Enel Suspends Proposed Windpeshi Wind Farm on Wayúu Indigenous Land in Colombia
Enel began construction of Windpeshi, a proposed 205-megawatt wind farm in the La Guajira desert on the ancestral land of the Wayúu Indigenous people in Colombia, in 2021. After two years of blockades and protests, Enel decided to suspend construction indefinitely. The company plans to sell the site if it can find a buyer.
“We know these projects will bring development for the country. But if that’s the case, then why can’t they also mean development for the ancestral owners of this land, the Wayúus?” - Jose Silva Duarte, director of human rights advocacy group Nacion Wayúu.
La Guajira coastal peninsula on the border of Colombia and Venezuela is the home to some 400,000 Indigenous Wayúu people. Some 40 wind power farms with a potential total capacity of 8,000 megawatts have been proposed for the hot, dry and windy region ever since Jepirachi, a 19.5-megawatt farm, was constructed in 2004.
The giant Cerrejón coal mine, operated by Glencore, is also located in La Guajira. It has displaced the local Wayúu peoples, polluted their lands, and brought violent armed groups to the region for over 30 years. Despite the fact that the mine is highly profitable, the region is one of the poorest in the country, and has made locals deeply suspicious of outsiders.
Enel Green Energy is a subsidiary of Enel, the Italian former state-owned fossil fuel company that was privatized in 1992. It has several wind and solar projects in Colombia. Windpeshi was approved in 2020 to operate on 6,145 hectares of land in the Maicao and Uribia municipalities. About a third of the construction has been completed so far.
Leiji Hana Gonzalez, a Wayúu mother of two who now lives in the city of Riohacha, says that her family was intimidated into leaving their village where they had lived for 40 years by their armed Wayúu neighbors who wanted to get higher compensation from Enel for the Windpeshi project. She says that grenades were thrown at her house, and her aunt was shot and killed.
“Our territory is priceless.

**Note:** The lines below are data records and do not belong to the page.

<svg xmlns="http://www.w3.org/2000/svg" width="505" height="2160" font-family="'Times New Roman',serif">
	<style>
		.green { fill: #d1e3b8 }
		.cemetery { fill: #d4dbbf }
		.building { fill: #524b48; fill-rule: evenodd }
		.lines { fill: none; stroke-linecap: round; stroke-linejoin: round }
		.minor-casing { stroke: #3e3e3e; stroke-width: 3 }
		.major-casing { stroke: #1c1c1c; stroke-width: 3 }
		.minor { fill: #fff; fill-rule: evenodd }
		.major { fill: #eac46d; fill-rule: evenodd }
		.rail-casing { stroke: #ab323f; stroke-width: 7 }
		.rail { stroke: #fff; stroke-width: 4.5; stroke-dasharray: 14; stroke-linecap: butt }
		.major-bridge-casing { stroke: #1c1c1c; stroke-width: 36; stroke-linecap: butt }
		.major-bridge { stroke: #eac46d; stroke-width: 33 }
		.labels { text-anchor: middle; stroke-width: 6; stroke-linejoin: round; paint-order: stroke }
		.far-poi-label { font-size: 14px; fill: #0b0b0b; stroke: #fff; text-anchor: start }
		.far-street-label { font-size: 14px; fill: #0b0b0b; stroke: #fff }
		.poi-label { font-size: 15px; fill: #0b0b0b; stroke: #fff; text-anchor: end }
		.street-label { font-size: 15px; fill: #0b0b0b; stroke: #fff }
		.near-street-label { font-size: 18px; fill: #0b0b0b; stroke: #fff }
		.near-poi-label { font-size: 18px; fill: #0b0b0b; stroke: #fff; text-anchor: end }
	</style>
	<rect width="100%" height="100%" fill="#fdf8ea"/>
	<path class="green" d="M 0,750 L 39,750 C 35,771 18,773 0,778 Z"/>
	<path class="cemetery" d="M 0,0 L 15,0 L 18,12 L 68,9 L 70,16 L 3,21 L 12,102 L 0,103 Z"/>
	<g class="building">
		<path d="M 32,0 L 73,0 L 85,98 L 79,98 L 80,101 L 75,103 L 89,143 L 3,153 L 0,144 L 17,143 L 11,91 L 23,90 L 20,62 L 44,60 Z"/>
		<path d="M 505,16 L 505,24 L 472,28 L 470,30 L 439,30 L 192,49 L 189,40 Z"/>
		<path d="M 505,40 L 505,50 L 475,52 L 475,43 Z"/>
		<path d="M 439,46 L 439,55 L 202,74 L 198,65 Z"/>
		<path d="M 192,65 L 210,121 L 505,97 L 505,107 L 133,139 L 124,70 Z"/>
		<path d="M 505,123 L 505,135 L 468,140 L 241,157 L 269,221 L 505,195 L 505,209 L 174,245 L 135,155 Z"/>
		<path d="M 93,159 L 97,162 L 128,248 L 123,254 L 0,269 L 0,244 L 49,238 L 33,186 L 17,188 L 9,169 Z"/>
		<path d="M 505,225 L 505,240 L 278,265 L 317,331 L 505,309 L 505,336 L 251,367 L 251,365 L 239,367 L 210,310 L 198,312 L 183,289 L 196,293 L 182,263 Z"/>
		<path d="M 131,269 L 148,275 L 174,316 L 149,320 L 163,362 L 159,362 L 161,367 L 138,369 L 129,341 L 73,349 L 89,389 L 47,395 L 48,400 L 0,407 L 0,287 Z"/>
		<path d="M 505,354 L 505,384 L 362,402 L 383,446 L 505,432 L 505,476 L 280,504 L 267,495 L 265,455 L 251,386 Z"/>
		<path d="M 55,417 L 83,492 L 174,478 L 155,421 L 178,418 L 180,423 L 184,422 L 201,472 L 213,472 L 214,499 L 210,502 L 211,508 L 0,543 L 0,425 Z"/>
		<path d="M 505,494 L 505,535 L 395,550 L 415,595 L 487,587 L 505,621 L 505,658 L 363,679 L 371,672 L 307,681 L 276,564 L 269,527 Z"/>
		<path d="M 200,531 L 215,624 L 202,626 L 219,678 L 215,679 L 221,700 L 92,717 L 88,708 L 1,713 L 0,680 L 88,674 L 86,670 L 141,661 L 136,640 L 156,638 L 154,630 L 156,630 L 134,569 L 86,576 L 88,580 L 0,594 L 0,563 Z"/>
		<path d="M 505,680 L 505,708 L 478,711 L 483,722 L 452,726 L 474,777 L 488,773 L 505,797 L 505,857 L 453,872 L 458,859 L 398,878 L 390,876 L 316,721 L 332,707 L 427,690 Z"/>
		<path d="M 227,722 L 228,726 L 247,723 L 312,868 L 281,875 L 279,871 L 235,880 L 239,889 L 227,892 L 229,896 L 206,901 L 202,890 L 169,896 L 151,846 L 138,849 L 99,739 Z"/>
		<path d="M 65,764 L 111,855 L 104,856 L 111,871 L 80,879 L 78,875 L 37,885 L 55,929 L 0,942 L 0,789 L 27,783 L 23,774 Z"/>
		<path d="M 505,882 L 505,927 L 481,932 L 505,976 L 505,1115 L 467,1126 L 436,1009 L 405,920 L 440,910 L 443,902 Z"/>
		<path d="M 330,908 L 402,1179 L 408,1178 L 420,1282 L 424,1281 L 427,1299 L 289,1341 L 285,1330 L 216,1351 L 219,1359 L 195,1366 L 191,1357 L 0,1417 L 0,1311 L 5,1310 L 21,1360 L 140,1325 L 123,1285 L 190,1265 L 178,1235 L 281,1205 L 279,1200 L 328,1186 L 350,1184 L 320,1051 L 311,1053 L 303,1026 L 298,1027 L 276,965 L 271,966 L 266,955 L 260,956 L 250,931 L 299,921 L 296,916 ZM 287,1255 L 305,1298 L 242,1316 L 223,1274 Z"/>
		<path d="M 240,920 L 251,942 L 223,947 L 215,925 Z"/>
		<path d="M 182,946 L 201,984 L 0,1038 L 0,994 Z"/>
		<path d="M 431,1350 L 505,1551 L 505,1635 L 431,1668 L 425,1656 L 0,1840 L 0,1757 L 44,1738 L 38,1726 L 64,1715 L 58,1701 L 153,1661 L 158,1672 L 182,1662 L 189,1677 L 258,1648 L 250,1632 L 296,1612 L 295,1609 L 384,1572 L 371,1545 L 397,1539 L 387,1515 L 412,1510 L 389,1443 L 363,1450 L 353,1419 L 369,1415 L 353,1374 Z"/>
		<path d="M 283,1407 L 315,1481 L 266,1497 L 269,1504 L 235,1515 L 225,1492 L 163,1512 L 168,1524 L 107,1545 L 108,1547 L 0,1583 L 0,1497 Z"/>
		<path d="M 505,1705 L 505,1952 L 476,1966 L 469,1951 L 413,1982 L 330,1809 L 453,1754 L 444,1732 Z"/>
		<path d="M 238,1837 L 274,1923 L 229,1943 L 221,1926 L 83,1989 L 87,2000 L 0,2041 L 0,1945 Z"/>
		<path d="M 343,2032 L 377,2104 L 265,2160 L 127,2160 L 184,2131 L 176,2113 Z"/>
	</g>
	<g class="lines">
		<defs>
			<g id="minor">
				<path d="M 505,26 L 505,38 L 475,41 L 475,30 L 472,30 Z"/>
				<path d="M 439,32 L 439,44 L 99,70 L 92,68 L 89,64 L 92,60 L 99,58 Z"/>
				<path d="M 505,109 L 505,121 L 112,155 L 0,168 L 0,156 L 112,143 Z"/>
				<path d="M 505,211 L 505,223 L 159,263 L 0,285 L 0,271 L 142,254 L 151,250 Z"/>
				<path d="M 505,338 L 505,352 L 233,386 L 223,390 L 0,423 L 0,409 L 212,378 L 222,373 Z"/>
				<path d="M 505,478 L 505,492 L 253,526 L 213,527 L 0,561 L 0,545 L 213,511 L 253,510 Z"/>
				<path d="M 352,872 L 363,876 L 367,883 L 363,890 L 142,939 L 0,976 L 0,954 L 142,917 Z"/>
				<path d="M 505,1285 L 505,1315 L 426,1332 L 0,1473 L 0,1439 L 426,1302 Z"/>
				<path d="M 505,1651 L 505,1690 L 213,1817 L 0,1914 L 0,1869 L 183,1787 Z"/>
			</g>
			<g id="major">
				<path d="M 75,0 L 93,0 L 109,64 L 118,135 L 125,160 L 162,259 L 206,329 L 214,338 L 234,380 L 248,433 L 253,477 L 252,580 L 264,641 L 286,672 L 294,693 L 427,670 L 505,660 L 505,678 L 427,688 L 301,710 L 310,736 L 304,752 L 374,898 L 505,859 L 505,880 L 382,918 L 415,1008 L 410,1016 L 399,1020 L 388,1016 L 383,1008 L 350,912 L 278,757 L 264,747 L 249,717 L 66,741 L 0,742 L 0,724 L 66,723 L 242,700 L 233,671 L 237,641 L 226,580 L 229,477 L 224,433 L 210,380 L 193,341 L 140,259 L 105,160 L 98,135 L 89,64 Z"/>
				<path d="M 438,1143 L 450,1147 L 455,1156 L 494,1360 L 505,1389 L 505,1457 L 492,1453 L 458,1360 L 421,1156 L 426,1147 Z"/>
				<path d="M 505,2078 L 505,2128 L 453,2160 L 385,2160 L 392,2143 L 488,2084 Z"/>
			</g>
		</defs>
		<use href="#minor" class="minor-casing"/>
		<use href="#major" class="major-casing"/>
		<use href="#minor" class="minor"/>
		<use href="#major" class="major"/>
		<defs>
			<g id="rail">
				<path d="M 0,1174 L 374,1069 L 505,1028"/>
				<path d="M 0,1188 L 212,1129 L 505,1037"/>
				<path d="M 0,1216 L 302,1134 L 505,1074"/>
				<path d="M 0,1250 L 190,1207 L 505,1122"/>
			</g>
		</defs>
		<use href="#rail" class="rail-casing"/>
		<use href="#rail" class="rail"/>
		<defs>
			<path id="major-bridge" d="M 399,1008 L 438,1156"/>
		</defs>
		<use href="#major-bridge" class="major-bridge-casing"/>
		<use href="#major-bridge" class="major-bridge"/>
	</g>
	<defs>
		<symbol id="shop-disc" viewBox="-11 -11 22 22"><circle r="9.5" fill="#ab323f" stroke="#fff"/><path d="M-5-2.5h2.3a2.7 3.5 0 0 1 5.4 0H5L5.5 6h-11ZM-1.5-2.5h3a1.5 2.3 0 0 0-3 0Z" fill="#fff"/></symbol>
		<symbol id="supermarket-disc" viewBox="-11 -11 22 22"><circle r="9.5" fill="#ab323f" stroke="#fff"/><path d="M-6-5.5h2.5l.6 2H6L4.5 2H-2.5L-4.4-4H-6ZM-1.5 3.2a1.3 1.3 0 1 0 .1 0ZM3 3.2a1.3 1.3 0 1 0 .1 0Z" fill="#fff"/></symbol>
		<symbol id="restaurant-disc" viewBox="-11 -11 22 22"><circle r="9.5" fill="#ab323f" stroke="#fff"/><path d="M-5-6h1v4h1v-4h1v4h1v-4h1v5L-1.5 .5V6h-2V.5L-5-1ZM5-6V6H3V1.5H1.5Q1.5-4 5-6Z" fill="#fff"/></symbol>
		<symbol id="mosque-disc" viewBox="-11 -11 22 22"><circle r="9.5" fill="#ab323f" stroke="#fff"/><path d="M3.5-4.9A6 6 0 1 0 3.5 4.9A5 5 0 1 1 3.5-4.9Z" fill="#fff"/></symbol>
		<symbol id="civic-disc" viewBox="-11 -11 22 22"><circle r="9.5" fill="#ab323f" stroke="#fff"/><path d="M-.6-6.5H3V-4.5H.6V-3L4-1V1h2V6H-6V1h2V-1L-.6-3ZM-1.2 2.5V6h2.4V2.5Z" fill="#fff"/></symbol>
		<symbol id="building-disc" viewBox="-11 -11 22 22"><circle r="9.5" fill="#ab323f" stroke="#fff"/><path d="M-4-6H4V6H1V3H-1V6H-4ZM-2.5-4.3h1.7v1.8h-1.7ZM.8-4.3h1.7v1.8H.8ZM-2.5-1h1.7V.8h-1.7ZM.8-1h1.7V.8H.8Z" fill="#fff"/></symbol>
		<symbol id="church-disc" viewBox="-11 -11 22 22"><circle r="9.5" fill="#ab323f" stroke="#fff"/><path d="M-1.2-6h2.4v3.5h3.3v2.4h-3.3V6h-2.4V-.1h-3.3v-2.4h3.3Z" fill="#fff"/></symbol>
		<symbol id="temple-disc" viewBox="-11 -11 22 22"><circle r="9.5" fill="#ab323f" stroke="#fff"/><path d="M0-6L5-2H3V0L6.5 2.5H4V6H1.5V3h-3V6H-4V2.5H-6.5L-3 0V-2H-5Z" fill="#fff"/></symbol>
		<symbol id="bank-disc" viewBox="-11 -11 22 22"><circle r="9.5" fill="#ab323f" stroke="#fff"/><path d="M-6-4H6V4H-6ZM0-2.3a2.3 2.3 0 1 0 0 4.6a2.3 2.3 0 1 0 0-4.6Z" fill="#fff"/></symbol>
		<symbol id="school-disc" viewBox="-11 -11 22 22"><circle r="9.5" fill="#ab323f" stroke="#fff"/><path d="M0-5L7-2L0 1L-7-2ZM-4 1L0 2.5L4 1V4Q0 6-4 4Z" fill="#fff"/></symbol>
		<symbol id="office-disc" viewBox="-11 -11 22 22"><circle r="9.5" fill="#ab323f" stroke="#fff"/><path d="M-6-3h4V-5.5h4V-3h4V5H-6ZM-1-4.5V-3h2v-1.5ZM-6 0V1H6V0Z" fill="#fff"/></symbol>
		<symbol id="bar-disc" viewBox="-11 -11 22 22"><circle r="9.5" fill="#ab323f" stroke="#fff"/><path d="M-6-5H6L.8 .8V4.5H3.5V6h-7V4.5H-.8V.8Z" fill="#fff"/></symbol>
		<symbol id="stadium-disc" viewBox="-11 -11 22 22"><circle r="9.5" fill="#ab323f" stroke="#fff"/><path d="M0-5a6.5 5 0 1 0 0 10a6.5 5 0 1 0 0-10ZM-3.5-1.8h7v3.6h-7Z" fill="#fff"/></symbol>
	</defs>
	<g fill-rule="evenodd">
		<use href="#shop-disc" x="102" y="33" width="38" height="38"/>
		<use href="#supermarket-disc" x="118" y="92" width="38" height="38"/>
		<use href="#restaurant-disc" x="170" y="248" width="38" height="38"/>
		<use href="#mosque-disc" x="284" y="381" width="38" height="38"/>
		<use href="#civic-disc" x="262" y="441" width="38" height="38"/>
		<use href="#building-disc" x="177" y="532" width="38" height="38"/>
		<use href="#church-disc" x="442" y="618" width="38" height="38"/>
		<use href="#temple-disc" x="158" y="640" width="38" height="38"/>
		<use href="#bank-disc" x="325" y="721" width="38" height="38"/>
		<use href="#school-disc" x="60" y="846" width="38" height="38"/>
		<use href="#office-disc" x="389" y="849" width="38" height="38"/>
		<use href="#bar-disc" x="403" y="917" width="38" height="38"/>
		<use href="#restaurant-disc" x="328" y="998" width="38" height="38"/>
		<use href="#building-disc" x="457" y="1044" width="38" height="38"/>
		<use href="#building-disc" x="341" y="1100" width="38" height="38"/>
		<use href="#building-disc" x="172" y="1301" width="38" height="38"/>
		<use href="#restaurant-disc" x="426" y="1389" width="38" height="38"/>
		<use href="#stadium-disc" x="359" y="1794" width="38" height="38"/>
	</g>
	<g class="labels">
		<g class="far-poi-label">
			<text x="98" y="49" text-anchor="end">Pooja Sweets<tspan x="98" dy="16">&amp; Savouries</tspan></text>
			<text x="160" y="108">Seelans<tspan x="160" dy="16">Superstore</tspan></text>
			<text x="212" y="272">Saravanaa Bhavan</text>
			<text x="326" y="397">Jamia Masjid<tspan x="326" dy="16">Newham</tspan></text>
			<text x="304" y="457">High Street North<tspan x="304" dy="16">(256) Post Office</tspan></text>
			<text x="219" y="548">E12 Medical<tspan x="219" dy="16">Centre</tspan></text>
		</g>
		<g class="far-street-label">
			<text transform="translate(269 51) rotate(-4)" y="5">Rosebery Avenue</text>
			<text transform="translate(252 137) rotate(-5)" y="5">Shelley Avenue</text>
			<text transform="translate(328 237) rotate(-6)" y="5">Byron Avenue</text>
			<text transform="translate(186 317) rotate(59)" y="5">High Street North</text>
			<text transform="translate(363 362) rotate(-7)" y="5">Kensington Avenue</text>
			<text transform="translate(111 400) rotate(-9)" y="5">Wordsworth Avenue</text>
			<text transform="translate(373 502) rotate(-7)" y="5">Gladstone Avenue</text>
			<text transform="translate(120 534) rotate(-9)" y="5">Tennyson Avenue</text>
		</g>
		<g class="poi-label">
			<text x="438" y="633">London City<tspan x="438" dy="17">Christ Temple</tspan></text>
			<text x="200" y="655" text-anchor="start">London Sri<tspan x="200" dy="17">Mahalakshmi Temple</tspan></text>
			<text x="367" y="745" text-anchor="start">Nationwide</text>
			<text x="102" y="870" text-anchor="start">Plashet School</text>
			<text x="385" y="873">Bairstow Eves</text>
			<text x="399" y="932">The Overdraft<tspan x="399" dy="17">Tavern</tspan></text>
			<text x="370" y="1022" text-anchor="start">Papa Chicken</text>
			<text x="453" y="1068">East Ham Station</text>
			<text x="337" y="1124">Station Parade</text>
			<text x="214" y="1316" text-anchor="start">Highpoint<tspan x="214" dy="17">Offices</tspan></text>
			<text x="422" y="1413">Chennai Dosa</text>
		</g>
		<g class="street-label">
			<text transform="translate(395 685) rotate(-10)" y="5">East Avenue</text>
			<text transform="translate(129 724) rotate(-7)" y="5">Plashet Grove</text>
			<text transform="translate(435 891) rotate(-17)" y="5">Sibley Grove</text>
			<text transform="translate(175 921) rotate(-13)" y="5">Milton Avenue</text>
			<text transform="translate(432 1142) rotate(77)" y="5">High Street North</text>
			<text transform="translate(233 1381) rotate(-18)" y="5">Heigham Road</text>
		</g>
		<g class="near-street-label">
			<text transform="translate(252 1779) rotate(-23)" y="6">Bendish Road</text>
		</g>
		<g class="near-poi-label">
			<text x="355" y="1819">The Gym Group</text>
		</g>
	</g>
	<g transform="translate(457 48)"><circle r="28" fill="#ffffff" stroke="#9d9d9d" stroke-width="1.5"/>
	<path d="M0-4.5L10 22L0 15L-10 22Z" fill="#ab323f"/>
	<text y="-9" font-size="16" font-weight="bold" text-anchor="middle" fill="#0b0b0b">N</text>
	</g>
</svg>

They can give us all the thousands and thousands and millions, but we will still not be well paid. Our wealth is in the land. Our wealth is in the sea. Our wealth is in the air. How are we going to get rid of what is ours?” – Nancy Gomez, Wayúu Indigenous leader.
For the last two years, Wayúu leaders have blocked local roads, stating that the wind power companies had failed to consult or compensate all the impacted families. They were back by Nacion Wayúu, a local human rights group. Despite the fact that the ministry of mining and energy negotiated an end to the protests in May 2023, Enel decided to pull out of Windpeshi shortly after.
“Projects have to be sustainable not only from a social point of view but also from an economic point of view, and their success depends on joint work between companies, institutions and communities.” – Eugenio Calderon, Colombia and Central American manager for Enel.